Work instructions: Please state how many lines of the data below contain the word "Carson", offering nothing besides the number.

Exercise data:
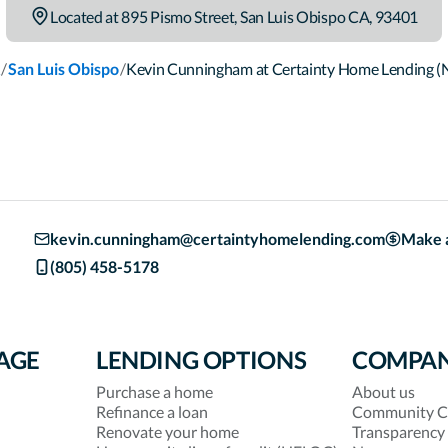
Located at
895 Pismo Street
,
San Luis Obispo
CA
,
93401
/
/
San Luis Obispo
Kevin Cunningham at Certainty Home Lending 
kevin.cunningham@certaintyhomelending.com
Make 
(805) 458-5178
AGE
LENDING OPTIONS
COMPA
Purchase a home
About us
Refinance a loan
Community C
Renovate your home
Transparency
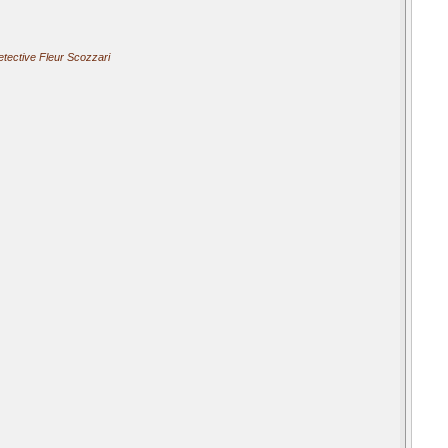
tective Fleur Scozzari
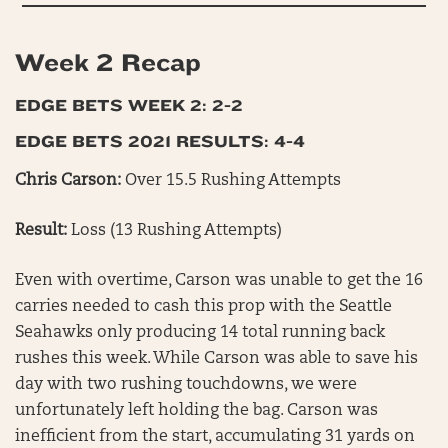
Week 2 Recap
EDGE BETS WEEK 2: 2-2
EDGE BETS 2021 RESULTS: 4-4
Chris Carson:
Over 15.5 Rushing Attempts
Result:
Loss (13 Rushing Attempts)
Even with overtime, Carson was unable to get the 16
carries needed to cash this prop with the Seattle
Seahawks only producing 14 total running back
rushes this week. While Carson was able to save his
day with two rushing touchdowns, we were
unfortunately left holding the bag. Carson was
inefficient from the start, accumulating 31 yards on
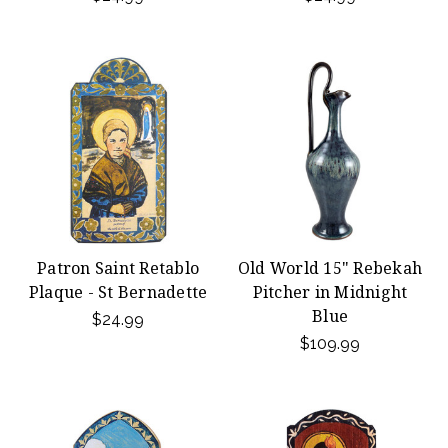
Patron Saint Retablo
Old World 15" Rebekah
Plaque - St Bernadette
Pitcher in Midnight
Blue
$24.99
$109.99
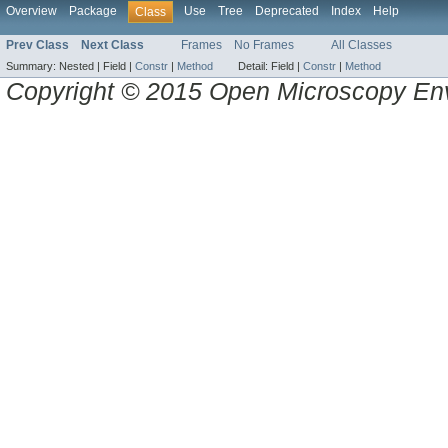
Overview
Package
Use
Tree
Deprecated
Index
Help
Class
Prev Class
Next Class
Frames
No Frames
All Classes
Summary:
Nested |
Field |
Constr
|
Method
Detail:
Field |
Constr
|
Method
Copyright © 2015 Open Microscopy En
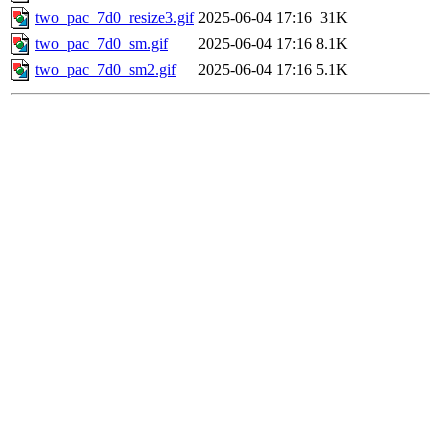
two_pac_7d0_resize3.gif
2025-06-04 17:16
31K
two_pac_7d0_sm.gif
2025-06-04 17:16
8.1K
two_pac_7d0_sm2.gif
2025-06-04 17:16
5.1K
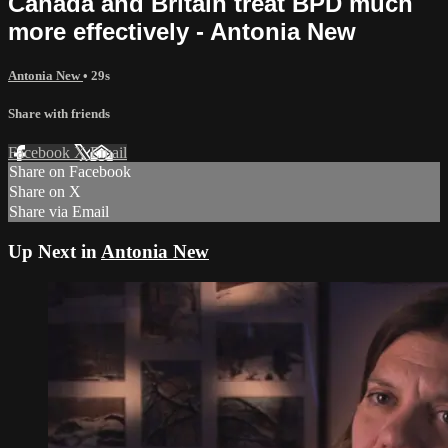
Canada and Britain treat BPD much
more effectively - Antonia New
Antonia New
• 29s
Share with friends
Facebook
X
Email
Share on Facebook
Share on X
Share via Email
Up Next in
Antonia New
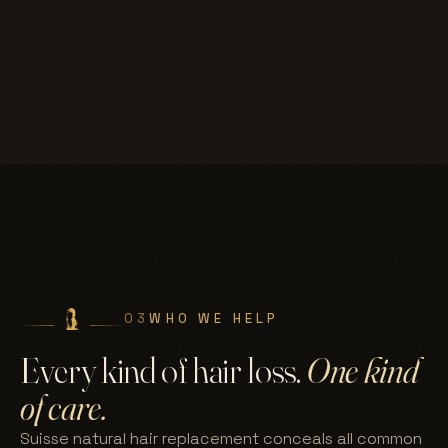
03
WHO WE HELP
Every kind of hair loss.
One kind
of care.
Suisse natural hair replacement conceals all common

Exercise output: 4